- **What the exercise asks**: Return exactly those lines of the material below that fall between the line holding "- Write test" and the line holding "test app hangs.", inclusive.

= = = = = = =

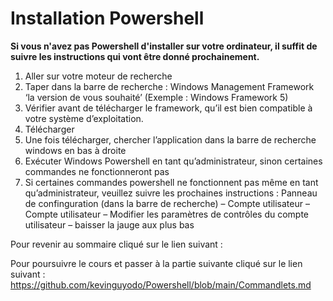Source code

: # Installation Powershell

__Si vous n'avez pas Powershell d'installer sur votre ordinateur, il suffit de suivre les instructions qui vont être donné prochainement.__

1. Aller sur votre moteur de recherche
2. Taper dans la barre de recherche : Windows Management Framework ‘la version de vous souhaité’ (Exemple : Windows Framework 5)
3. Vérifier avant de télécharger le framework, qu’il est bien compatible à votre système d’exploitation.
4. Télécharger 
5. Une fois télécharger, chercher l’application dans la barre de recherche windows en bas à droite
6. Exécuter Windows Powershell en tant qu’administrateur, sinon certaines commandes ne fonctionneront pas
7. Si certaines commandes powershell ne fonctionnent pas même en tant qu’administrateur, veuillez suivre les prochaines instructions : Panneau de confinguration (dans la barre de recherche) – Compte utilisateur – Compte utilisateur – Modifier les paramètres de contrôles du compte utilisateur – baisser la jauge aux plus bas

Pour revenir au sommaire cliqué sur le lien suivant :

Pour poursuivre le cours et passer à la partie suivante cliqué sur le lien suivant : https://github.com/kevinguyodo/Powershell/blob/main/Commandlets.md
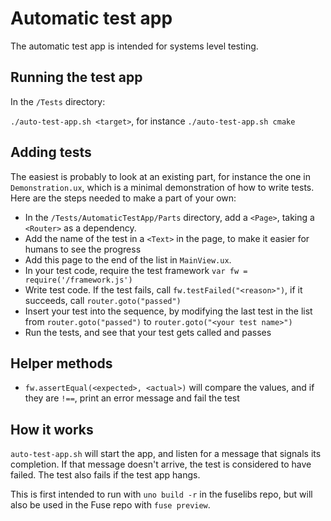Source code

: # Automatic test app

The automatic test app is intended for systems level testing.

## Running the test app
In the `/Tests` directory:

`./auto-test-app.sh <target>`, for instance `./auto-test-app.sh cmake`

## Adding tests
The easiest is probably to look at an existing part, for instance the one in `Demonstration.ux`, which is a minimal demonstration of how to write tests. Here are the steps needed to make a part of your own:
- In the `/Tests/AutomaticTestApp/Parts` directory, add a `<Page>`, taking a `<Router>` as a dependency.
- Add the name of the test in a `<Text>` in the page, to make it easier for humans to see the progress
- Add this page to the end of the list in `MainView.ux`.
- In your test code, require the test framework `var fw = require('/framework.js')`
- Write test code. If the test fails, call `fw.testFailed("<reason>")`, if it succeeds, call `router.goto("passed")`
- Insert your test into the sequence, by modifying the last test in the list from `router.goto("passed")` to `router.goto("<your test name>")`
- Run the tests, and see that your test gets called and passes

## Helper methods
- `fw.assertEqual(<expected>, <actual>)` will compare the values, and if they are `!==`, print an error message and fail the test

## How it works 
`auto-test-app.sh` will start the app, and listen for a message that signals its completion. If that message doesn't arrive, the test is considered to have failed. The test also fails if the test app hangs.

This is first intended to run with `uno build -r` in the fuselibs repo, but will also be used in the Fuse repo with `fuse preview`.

= = = = = = =

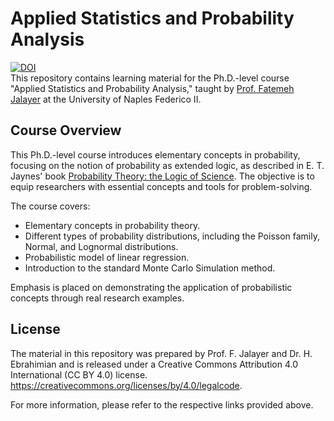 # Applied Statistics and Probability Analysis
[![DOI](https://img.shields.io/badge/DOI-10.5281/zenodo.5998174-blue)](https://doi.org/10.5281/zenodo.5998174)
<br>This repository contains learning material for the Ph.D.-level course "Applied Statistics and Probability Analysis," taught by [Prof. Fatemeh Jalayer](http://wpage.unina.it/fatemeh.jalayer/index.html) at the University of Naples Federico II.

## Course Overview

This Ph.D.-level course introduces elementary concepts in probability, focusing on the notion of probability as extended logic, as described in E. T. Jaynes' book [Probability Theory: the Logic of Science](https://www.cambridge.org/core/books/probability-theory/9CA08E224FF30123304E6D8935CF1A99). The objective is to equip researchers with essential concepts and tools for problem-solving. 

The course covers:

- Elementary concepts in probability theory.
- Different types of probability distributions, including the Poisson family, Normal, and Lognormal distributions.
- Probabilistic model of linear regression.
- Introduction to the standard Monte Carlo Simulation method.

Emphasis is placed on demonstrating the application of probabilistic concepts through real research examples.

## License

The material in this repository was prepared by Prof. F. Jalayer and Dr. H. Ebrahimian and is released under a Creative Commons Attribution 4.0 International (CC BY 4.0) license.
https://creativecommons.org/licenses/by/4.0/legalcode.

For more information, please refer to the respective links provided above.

= = = = = = =

- **The answer**:
- Write test code. If the test fails, call `fw.testFailed("<reason>")`, if it succeeds, call `router.goto("passed")`
- Insert your test into the sequence, by modifying the last test in the list from `router.goto("passed")` to `router.goto("<your test name>")`
- Run the tests, and see that your test gets called and passes

## Helper methods
- `fw.assertEqual(<expected>, <actual>)` will compare the values, and if they are `!==`, print an error message and fail the test

## How it works 
`auto-test-app.sh` will start the app, and listen for a message that signals its completion. If that message doesn't arrive, the test is considered to have failed. The test also fails if the test app hangs.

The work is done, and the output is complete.